● **Data for analysis**:

----------

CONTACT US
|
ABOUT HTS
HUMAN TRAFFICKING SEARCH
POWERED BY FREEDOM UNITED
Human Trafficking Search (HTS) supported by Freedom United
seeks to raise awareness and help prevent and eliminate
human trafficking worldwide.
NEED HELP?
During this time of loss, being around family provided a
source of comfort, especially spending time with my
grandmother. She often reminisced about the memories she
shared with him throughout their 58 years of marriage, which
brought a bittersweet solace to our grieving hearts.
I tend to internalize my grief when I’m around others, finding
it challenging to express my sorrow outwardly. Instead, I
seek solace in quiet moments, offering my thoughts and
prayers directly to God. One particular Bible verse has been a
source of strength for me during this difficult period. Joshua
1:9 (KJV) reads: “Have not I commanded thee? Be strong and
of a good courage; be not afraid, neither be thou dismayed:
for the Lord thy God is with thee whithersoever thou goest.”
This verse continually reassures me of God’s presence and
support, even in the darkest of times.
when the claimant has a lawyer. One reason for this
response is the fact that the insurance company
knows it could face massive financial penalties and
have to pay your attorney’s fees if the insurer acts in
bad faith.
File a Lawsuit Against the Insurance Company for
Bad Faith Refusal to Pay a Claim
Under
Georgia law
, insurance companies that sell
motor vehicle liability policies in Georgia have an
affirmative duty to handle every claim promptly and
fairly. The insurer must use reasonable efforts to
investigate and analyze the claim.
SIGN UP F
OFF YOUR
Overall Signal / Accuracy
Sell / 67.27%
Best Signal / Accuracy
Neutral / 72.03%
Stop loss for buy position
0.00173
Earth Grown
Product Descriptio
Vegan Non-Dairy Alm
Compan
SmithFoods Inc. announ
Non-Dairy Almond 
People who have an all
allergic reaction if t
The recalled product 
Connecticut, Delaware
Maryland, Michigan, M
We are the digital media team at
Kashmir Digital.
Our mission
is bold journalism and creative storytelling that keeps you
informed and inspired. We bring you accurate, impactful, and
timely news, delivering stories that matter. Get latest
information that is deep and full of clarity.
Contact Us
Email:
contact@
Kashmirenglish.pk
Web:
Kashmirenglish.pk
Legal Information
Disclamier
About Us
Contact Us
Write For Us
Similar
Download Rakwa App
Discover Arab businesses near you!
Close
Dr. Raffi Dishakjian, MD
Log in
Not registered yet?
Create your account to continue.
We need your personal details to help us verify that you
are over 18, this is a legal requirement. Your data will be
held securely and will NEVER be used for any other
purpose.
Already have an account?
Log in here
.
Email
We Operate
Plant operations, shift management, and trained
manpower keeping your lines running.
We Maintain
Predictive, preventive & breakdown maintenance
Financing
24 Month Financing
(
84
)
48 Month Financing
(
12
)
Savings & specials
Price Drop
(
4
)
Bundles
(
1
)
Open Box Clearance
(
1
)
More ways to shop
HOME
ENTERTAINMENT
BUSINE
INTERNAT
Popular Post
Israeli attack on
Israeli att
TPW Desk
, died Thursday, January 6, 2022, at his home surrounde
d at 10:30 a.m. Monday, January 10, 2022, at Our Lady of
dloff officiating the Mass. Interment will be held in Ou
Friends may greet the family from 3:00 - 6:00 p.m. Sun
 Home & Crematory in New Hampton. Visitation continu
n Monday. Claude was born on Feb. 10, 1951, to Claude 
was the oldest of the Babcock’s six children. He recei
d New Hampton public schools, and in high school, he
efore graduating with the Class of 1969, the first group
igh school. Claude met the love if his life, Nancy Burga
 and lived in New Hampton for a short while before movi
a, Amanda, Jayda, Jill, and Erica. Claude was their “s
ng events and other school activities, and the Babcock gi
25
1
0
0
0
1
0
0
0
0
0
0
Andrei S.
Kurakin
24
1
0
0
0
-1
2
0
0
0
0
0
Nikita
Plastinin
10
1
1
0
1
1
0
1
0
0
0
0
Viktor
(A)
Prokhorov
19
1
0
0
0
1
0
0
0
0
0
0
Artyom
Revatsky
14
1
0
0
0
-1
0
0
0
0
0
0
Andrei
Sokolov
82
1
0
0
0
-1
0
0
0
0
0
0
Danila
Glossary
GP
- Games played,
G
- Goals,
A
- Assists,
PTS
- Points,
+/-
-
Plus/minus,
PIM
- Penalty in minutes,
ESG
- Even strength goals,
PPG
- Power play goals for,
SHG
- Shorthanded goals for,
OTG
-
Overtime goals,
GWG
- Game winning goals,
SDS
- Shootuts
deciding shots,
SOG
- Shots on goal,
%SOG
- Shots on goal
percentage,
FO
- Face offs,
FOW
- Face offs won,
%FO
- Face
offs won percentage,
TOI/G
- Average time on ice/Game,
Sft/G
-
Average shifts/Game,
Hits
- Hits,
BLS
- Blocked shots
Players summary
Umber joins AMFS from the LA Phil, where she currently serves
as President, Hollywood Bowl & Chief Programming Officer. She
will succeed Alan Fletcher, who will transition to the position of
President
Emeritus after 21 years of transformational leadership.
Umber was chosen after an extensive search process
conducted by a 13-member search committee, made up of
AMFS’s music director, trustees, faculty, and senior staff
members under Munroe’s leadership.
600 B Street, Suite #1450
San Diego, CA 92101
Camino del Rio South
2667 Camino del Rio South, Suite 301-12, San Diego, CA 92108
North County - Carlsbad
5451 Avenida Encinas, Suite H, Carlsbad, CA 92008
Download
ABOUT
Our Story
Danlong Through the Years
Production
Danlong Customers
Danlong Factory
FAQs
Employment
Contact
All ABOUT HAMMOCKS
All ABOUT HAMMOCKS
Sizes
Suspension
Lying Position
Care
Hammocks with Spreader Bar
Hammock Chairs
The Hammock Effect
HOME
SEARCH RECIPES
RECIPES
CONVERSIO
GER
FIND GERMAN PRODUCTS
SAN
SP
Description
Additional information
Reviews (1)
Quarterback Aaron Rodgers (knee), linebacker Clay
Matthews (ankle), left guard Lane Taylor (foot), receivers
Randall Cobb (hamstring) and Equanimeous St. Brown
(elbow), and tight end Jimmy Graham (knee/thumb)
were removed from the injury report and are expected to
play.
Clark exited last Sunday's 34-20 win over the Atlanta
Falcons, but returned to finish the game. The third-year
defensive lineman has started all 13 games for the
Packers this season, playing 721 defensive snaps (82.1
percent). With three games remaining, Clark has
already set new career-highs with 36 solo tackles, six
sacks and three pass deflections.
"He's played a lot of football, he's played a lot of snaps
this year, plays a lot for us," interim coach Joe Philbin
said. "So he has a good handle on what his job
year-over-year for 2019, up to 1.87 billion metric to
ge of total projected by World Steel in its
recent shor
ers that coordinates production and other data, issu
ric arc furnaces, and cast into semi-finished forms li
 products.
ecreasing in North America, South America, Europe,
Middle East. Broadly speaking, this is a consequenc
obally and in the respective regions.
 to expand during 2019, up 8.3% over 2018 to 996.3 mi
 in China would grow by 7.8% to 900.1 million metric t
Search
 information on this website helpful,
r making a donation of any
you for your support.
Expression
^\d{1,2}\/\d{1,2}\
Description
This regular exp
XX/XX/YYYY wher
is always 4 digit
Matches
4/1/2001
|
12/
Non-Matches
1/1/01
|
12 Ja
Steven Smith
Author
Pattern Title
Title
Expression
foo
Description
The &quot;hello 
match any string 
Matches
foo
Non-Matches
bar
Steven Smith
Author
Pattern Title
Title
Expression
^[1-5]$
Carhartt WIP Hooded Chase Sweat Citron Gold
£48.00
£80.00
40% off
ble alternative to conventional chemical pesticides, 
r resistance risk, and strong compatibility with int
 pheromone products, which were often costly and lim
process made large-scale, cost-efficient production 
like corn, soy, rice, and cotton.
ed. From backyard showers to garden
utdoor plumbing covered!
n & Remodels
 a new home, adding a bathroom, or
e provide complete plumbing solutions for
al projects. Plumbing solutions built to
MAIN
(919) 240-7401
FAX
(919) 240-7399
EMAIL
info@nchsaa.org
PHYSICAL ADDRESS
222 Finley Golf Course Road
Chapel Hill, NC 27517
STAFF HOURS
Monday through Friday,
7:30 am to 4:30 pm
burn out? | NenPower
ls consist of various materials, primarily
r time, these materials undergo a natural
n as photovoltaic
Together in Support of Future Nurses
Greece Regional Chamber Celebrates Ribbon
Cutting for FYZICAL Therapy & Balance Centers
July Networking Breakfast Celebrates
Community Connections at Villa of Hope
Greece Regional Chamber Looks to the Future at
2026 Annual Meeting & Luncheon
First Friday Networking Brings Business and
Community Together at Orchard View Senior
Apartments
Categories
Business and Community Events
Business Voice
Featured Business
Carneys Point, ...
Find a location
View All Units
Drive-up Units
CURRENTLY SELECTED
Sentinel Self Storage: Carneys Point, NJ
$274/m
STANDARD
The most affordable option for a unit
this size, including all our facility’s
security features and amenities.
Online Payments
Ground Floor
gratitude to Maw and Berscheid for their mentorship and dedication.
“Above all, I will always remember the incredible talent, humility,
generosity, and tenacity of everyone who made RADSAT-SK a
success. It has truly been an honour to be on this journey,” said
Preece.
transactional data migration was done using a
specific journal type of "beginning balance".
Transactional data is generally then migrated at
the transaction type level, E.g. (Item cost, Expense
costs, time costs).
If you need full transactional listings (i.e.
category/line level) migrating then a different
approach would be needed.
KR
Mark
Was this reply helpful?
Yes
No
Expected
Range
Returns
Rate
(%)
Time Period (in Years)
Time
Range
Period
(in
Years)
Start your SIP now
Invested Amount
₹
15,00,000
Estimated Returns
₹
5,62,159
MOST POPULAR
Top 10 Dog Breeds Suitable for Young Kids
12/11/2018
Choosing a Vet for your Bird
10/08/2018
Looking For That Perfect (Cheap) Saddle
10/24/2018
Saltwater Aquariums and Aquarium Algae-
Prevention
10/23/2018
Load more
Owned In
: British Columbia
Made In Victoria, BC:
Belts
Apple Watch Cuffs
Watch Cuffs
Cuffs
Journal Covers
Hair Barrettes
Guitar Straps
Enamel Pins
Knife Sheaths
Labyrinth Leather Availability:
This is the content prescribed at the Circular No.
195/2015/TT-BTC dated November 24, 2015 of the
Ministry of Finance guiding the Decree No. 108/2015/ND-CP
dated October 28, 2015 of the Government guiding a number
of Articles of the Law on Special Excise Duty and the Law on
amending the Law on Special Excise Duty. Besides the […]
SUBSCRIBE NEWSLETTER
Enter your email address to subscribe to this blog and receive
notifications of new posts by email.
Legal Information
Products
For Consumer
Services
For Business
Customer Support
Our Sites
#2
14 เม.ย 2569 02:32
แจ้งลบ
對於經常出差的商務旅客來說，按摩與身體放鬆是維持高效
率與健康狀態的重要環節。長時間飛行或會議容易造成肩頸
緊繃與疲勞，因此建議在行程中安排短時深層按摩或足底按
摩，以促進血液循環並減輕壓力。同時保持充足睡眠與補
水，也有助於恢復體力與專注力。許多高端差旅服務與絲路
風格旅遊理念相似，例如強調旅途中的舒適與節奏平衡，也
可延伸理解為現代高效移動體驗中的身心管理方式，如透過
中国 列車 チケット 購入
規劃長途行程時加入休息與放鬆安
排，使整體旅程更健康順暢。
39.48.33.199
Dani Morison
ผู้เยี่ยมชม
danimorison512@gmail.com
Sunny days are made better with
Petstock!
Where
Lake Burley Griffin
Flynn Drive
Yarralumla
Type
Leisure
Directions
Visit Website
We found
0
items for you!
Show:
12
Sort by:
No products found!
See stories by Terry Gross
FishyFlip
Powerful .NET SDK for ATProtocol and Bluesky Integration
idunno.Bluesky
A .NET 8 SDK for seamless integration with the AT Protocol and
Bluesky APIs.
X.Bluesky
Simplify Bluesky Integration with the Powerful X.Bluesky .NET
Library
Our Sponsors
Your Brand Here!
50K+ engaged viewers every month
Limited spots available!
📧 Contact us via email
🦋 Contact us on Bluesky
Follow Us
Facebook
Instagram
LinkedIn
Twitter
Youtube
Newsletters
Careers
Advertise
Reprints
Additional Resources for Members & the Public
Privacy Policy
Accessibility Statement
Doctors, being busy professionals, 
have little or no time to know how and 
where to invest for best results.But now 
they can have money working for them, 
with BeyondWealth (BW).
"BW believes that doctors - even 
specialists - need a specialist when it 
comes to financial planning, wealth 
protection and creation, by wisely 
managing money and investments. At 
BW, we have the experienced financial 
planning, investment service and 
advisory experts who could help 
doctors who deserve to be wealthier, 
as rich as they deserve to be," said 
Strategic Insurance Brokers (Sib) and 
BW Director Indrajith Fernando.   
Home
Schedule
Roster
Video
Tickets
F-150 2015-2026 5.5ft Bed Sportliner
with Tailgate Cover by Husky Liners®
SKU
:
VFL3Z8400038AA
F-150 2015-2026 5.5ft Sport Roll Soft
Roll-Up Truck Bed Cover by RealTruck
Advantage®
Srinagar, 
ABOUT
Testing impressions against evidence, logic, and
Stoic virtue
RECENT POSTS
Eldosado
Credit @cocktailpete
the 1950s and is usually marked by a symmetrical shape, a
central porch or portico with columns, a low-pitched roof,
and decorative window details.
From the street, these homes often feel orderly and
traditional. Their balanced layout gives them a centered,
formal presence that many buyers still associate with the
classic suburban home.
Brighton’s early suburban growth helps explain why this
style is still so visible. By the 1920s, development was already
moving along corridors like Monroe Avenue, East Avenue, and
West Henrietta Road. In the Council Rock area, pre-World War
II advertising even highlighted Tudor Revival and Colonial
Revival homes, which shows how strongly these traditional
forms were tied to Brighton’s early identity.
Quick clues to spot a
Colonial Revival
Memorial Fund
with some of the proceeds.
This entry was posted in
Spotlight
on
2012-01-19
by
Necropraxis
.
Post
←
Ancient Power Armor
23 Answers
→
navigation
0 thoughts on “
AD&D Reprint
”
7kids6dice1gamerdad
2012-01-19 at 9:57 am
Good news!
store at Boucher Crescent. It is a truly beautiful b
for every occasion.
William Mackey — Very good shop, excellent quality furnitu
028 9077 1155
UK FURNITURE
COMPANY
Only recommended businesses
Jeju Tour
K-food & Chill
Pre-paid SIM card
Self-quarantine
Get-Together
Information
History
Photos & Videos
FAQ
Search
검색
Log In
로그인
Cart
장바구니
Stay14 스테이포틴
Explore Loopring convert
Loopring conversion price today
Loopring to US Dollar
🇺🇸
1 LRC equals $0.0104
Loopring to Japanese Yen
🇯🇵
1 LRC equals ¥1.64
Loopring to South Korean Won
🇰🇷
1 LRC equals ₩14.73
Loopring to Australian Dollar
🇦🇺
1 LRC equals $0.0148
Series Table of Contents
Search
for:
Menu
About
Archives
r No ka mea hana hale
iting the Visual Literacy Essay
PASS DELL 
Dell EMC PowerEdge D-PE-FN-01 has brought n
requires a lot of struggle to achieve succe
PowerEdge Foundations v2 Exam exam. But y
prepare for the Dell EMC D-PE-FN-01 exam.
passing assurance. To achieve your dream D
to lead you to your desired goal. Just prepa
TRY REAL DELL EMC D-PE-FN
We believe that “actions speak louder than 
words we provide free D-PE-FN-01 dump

----------

● **How to complete this task**:
Reproduce verbatim every line from the beginning of the records through the line containing "fairly. The insurer", including that line.

● **Worked solution**:
CONTACT US
|
ABOUT HTS
HUMAN TRAFFICKING SEARCH
POWERED BY FREEDOM UNITED
Human Trafficking Search (HTS) supported by Freedom United
seeks to raise awareness and help prevent and eliminate
human trafficking worldwide.
NEED HELP?
During this time of loss, being around family provided a
source of comfort, especially spending time with my
grandmother. She often reminisced about the memories she
shared with him throughout their 58 years of marriage, which
brought a bittersweet solace to our grieving hearts.
I tend to internalize my grief when I’m around others, finding
it challenging to express my sorrow outwardly. Instead, I
seek solace in quiet moments, offering my thoughts and
prayers directly to God. One particular Bible verse has been a
source of strength for me during this difficult period. Joshua
1:9 (KJV) reads: “Have not I commanded thee? Be strong and
of a good courage; be not afraid, neither be thou dismayed:
for the Lord thy God is with thee whithersoever thou goest.”
This verse continually reassures me of God’s presence and
support, even in the darkest of times.
when the claimant has a lawyer. One reason for this
response is the fact that the insurance company
knows it could face massive financial penalties and
have to pay your attorney’s fees if the insurer acts in
bad faith.
File a Lawsuit Against the Insurance Company for
Bad Faith Refusal to Pay a Claim
Under
Georgia law
, insurance companies that sell
motor vehicle liability policies in Georgia have an
affirmative duty to handle every claim promptly and
fairly. The insurer must use reasonable efforts to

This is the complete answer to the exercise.